Recovering from a stroke can be a long and challenging road. It takes dedication and commitment, and depending on the severity of the stroke, it can take a considerable amount of time.
Helping a loved one recover from a stroke can be difficult to manage alone, but help is available through caregivers and professional home care agencies.
Extensive research has been done on successful stroke recovery to uncover the most effective techniques for dealing with the aftermath of a stroke. Motor function and mobility are of great importance in the recovery process, and are a major focus in the rehabilitation plan.
Risk of Repeat
Once a person has suffered a stroke, the risk of a second one increases significantly without an effective recovery plan. Time is of the essence when it comes to stroke rehab, and it is crucial to get a plan in place as soon as possible.
Stroke becomes about 40% more common after the initial episode, but focus on physical and cognitive healing help reduce that risk.
Some common effects may include confusion, depression, and PTSD in the period following a stroke. Any assistance that can be given to help stroke survivors deal with these issues is extremely helpful.
What is a Stroke?
There are two main types of stroke:
This type of stroke is the most common, and it occurs when the arteries to the brain become obstructed, blocking the flow of blood to brain cells.
A hemorrhagic stroke takes place when a blood vessel in the brain becomes ruptured or bursts, and begins bleeding into the brain. A brain aneurism is an example of this type of stroke.
Damaged Brain Cells
In the wake of a stroke, many of the cells in the brain are damaged due to lack of blood and oxygen. The good news is that these brain cells are not destroyed, they can be repaired and regenerated.
The process of brain cell regeneration is called neurogenesis.
The most significant healing typically occurs within the first 3 or 4 months after the stroke. That is why it is essential to begin the recovery process immediately.
The effects of a stroke are different for everyone, depending on a variety of factors like severity, health, and which side of the brain the stroke affected.
Left Brain Strokes
If a stroke occurred on the left side of the brain, the motor movements on the right side of the body will be predominantly affected.
Left brain strokes are likely to result in complications with speech and behavior. The person may become more slow and cautious than previous behavior would indicate. Memory issues, trouble focusing, and difficulty learning new concepts may also occur.
Right Brain Strokes
When a stroke happens on the right side of the brain, movements on the left side of the body will be impaired. Right hemisphere strokes also typically cause vision problems, and behavior may become more impulsive and erratic.

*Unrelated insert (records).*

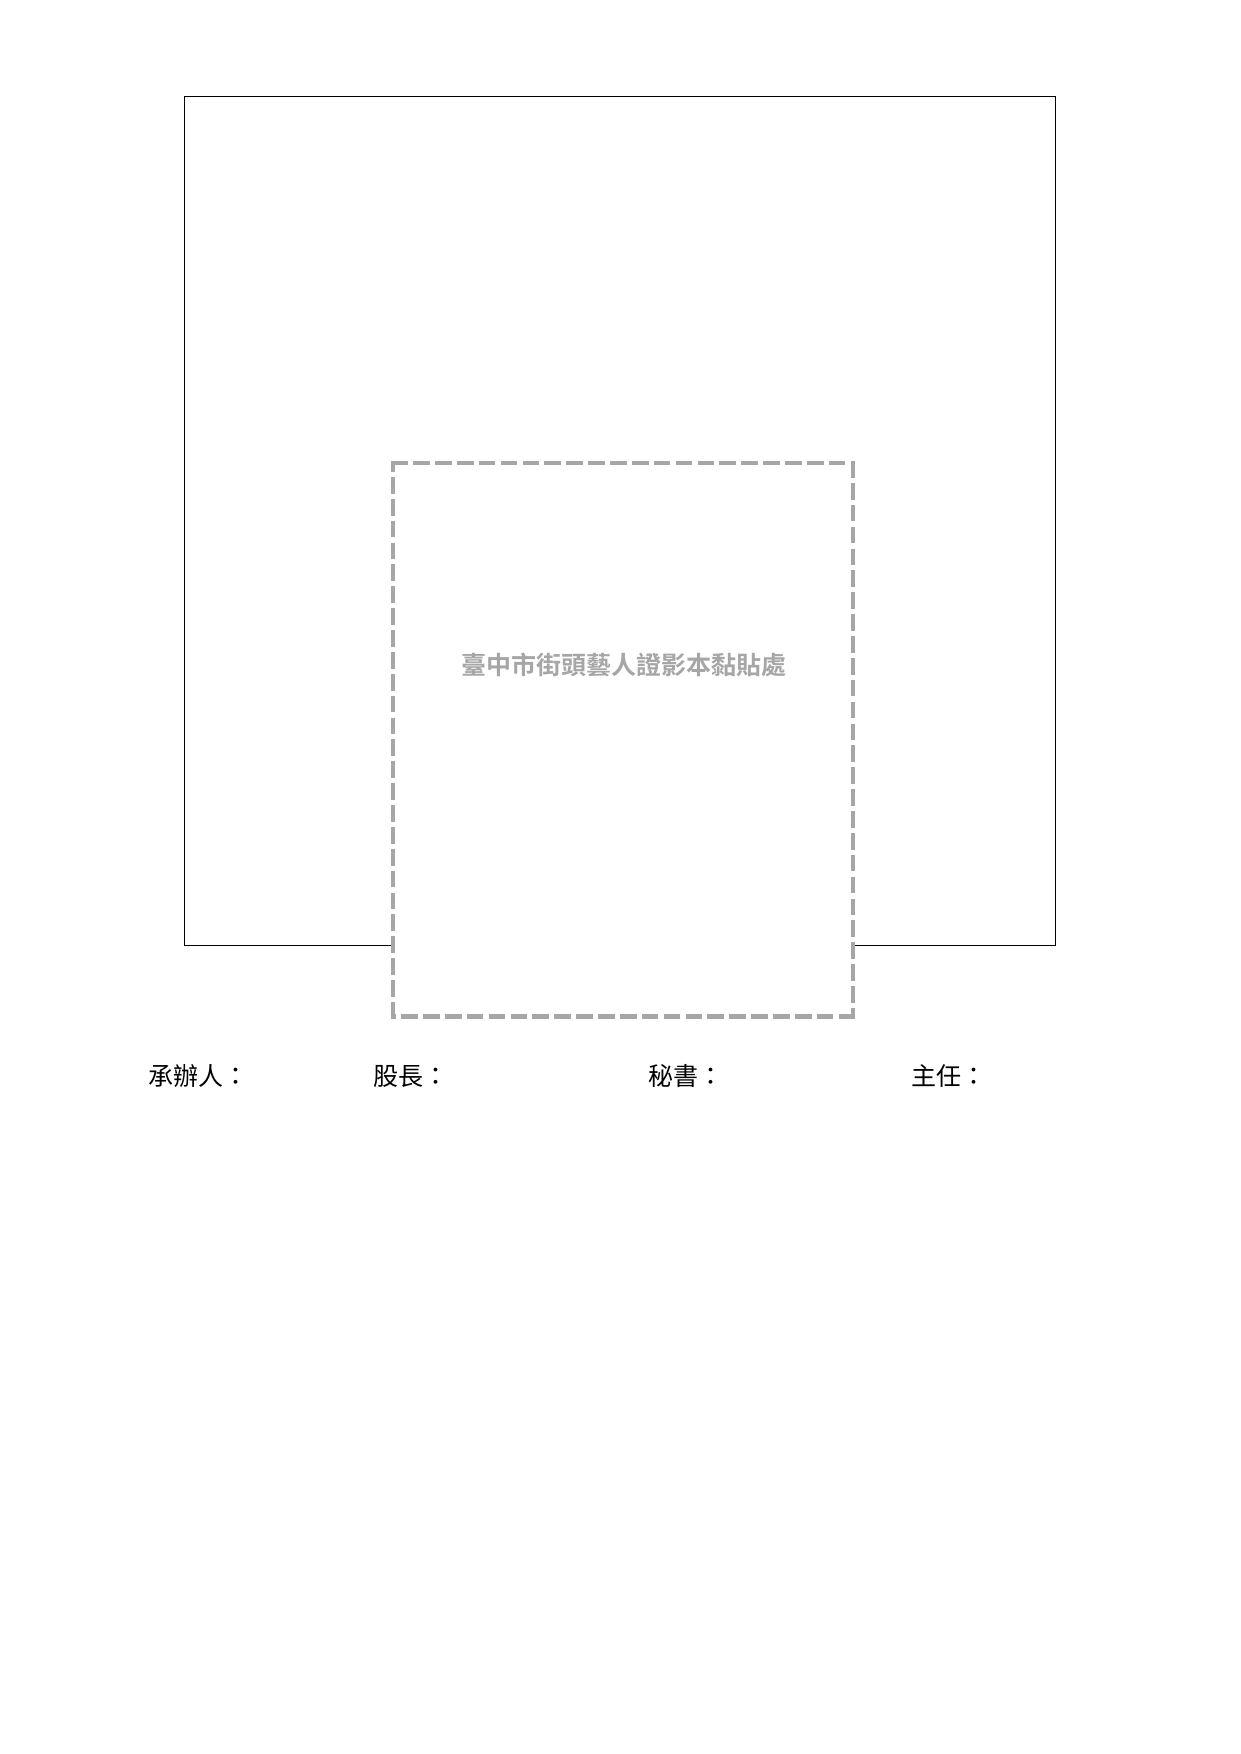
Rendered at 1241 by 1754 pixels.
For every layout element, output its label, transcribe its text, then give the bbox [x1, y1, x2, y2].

text 承辦人： 股長： 秘書： 主任： [89, 1033, 1052, 1096]
table_cell [185, 97, 1055, 1019]
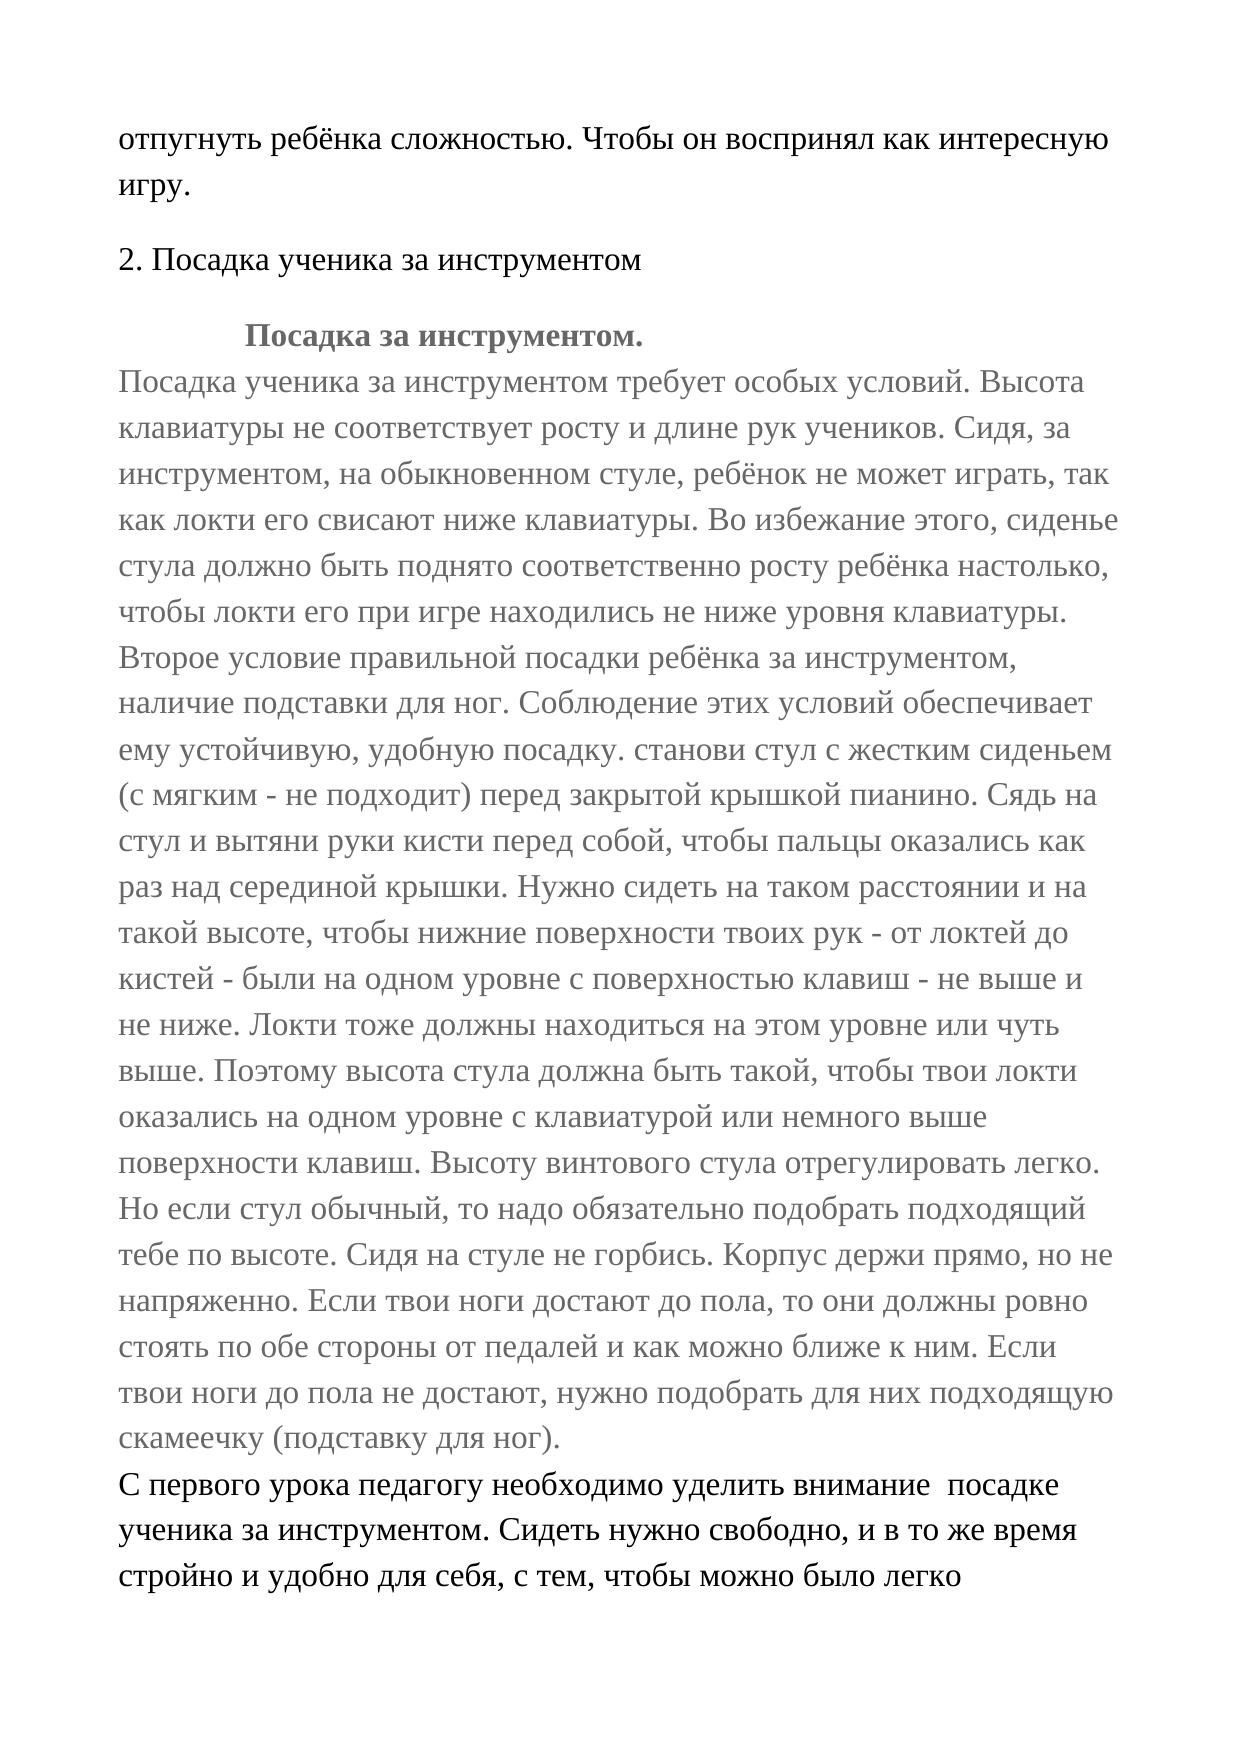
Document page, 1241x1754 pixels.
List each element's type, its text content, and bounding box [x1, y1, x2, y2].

Strokes on the right side also generally bring about memory problems, lack of focus, and rambling speech.
Common Stroke Effects
Some other side effects that frequently occur after a stroke, may include:
- Affected gait and walking problems
- Joint pain and muscle stiffness
- Tingling sensations in extremities
- Chronic pain and nerve damage
- Lack of coordination
- Perception issues
- Emotional distress
The results of the stroke recovery process have improved significantly over the last few decades, with survival rates up more than 70% since the 1950s.
Recovery success is the result in improvements in a variety of areas, like the ability to reduce high blood pressure and inflammation, diagnosis techniques, and medication to dissolve blood clots immediately following a stroke.
There are many recommended practices for stroke recovery to aid healing and minimize damage.
A healthy diet is absolutely essential for optimal recovery. Avoiding processed foods with high fat and sugar is crucial. Diets should consist of fruit, vegetables, whole grains, and quality fish and poultry.
Regular exercise is also key. Getting out for walks as often as possible is a good approach.
Stroke victims that become socially isolated after a stroke are much less likely to make a full recovery.
Social interaction is a good way to stimulate the mind, and brain games like crosswords, puzzles, and board games are also helpful.
People that have suffered a stroke can benefit immensely knowing there is someone they can rely on to offer support and encouragement. This can be a family member, friend, or home caregiver.